● EXCERPTED RECORDS:
####
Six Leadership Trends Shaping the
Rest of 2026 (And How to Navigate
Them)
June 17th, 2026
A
####
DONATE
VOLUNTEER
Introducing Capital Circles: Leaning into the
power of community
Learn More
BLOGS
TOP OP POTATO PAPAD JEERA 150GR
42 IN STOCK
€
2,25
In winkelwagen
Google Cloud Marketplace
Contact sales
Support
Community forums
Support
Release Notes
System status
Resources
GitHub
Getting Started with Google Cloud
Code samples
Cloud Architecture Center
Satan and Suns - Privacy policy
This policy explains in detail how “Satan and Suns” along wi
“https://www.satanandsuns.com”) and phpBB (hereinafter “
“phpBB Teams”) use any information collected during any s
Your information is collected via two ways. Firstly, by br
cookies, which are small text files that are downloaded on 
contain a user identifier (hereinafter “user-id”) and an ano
####
● TASK DIRECTIONS:
From the entries above, pick out and copy every line that contains the word "information".

● SOLUTION FOR THIS EXERCISE:
“phpBB Teams”) use any information collected during any s
Your information is collected via two ways. Firstly, by br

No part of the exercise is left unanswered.